● **Exercise**
Since pictures do not belong in the copy, please repeat every record below exactly without them.

******************************

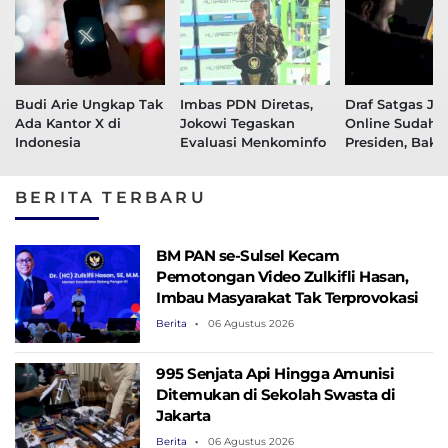
Budi Arie Ungkap Tak
Imbas PDN Diretas,
Draf Satgas Ju
Ada Kantor X di
Jokowi Tegaskan
Online Sudah d
Indonesia
Evaluasi Menkominfo
Presiden, Baka
Ditekan dalam
Dekat
BERITA TERBARU
BM PAN se-Sulsel Kecam
Pemotongan Video Zulkifli Hasan,
Imbau Masyarakat Tak Terprovokasi
Berita
06 Agustus 2026
995 Senjata Api Hingga Amunisi
Ditemukan di Sekolah Swasta di
Jakarta
Berita
06 Agustus 2026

******************************

● **Written response**
Budi Arie Ungkap Tak
Imbas PDN Diretas,
Draf Satgas Ju
Ada Kantor X di
Jokowi Tegaskan
Online Sudah d
Indonesia
Evaluasi Menkominfo
Presiden, Baka
Ditekan dalam
Dekat
BERITA TERBARU
BM PAN se-Sulsel Kecam
Pemotongan Video Zulkifli Hasan,
Imbau Masyarakat Tak Terprovokasi
Berita
06 Agustus 2026
995 Senjata Api Hingga Amunisi
Ditemukan di Sekolah Swasta di
Jakarta
Berita
06 Agustus 2026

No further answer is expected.